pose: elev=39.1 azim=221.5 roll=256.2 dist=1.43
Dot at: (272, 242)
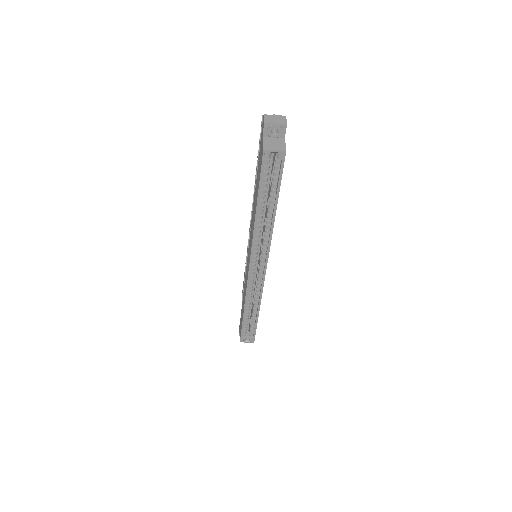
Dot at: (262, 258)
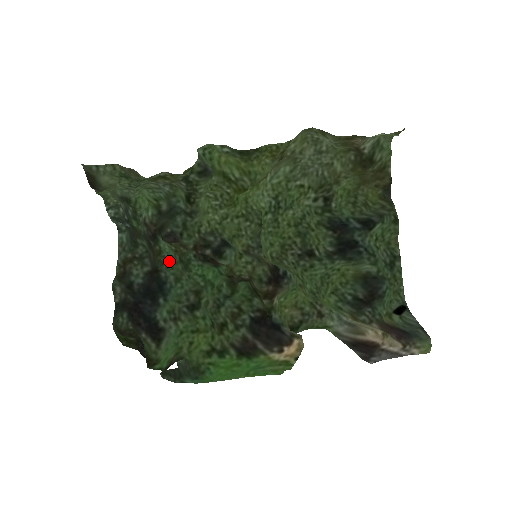
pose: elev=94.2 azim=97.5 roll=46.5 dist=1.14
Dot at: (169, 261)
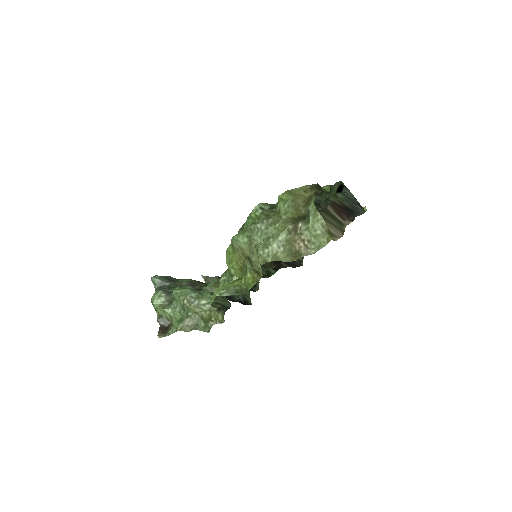
Dot at: (212, 281)
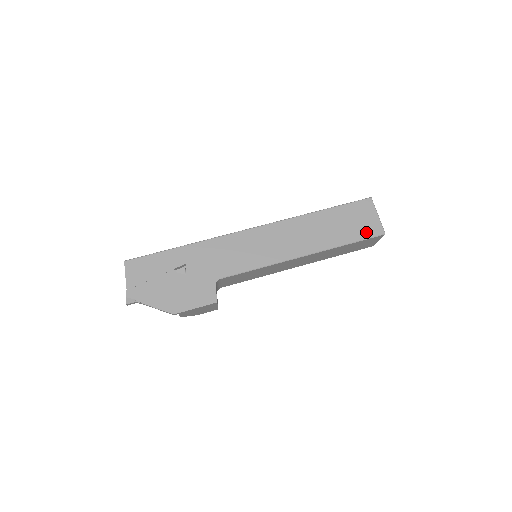
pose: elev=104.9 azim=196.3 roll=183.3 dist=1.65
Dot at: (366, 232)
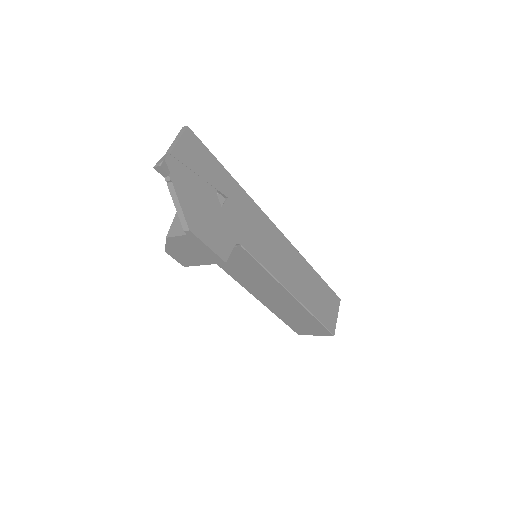
Dot at: (328, 322)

Given request: Convert every line of the data above into a JSON list of strings, one string per line, leaving out blank lines and the pictures.

Final result:
[
  "pose: elev=39.1 azim=221.5 roll=256.2 dist=1.43",
  "Dot at: (272, 242)",
  "Dot at: (262, 258)",
  "pose: elev=94.2 azim=97.5 roll=46.5 dist=1.14",
  "Dot at: (169, 261)",
  "Dot at: (212, 281)",
  "pose: elev=104.9 azim=196.3 roll=183.3 dist=1.65",
  "Dot at: (366, 232)",
  "Dot at: (328, 322)"
]